• _SHORT TASK_
Could you convert every line of the rows below into a JSON list of strings, one string per line, leaving out blank lines?

Collection entries:
○ ○ ○ ○

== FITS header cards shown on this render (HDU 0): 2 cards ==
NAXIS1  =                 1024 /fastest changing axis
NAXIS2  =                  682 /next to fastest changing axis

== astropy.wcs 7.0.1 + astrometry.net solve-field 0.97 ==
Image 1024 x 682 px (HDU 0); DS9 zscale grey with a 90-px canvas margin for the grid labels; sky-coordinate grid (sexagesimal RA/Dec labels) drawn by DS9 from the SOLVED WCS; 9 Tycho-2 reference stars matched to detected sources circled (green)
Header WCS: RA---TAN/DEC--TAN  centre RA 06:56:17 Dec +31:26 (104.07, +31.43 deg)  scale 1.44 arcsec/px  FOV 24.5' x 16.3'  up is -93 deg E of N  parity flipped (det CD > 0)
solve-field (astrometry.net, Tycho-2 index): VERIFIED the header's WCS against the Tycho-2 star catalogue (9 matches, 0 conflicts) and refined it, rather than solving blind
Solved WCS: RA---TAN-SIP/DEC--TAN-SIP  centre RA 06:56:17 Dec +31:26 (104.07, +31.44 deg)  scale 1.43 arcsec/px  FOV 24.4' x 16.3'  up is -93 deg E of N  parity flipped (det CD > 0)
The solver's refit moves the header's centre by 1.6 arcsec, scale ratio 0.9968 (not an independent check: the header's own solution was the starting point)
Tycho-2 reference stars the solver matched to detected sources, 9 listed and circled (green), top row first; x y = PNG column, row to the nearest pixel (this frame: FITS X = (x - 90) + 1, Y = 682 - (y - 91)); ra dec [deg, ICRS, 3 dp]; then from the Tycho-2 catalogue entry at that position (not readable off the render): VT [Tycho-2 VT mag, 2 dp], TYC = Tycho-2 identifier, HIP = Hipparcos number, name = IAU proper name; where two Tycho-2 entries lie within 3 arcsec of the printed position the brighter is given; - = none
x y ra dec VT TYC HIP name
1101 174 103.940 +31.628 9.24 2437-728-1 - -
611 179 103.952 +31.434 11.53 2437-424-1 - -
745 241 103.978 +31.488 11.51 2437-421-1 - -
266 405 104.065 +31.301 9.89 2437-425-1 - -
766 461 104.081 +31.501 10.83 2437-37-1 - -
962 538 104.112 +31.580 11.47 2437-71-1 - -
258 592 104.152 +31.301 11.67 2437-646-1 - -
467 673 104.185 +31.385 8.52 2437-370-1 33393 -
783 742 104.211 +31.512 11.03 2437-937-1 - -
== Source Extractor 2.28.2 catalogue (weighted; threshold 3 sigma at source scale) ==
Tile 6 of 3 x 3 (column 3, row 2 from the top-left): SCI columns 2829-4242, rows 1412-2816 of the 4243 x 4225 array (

○ ○ ○ ○

• _CORRECT ANSWER_
[
  "== FITS header cards shown on this render (HDU 0): 2 cards ==",
  "NAXIS1  =                 1024 /fastest changing axis",
  "NAXIS2  =                  682 /next to fastest changing axis",
  "== astropy.wcs 7.0.1 + astrometry.net solve-field 0.97 ==",
  "Image 1024 x 682 px (HDU 0); DS9 zscale grey with a 90-px canvas margin for the grid labels; sky-coordinate grid (sexagesimal RA/Dec labels) drawn by DS9 from the SOLVED WCS; 9 Tycho-2 reference stars matched to detected sources circled (green)",
  "Header WCS: RA---TAN/DEC--TAN  centre RA 06:56:17 Dec +31:26 (104.07, +31.43 deg)  scale 1.44 arcsec/px  FOV 24.5' x 16.3'  up is -93 deg E of N  parity flipped (det CD > 0)",
  "solve-field (astrometry.net, Tycho-2 index): VERIFIED the header's WCS against the Tycho-2 star catalogue (9 matches, 0 conflicts) and refined it, rather than solving blind",
  "Solved WCS: RA---TAN-SIP/DEC--TAN-SIP  centre RA 06:56:17 Dec +31:26 (104.07, +31.44 deg)  scale 1.43 arcsec/px  FOV 24.4' x 16.3'  up is -93 deg E of N  parity flipped (det CD > 0)",
  "The solver's refit moves the header's centre by 1.6 arcsec, scale ratio 0.9968 (not an independent check: the header's own solution was the starting point)",
  "Tycho-2 reference stars the solver matched to detected sources, 9 listed and circled (green), top row first; x y = PNG column, row to the nearest pixel (this frame: FITS X = (x - 90) + 1, Y = 682 - (y - 91)); ra dec [deg, ICRS, 3 dp]; then from the Tycho-2 catalogue entry at that position (not readable off the render): VT [Tycho-2 VT mag, 2 dp], TYC = Tycho-2 identifier, HIP = Hipparcos number, name = IAU proper name; where two Tycho-2 entries lie within 3 arcsec of the printed position the brighter is given; - = none",
  "x y ra dec VT TYC HIP name",
  "1101 174 103.940 +31.628 9.24 2437-728-1 - -",
  "611 179 103.952 +31.434 11.53 2437-424-1 - -",
  "745 241 103.978 +31.488 11.51 2437-421-1 - -",
  "266 405 104.065 +31.301 9.89 2437-425-1 - -",
  "766 461 104.081 +31.501 10.83 2437-37-1 - -",
  "962 538 104.112 +31.580 11.47 2437-71-1 - -",
  "258 592 104.152 +31.301 11.67 2437-646-1 - -",
  "467 673 104.185 +31.385 8.52 2437-370-1 33393 -",
  "783 742 104.211 +31.512 11.03 2437-937-1 - -",
  "== Source Extractor 2.28.2 catalogue (weighted; threshold 3 sigma at source scale) ==",
  "Tile 6 of 3 x 3 (column 3, row 2 from the top-left): SCI columns 2829-4242, rows 1412-2816 of the 4243 x 4225 array ("
]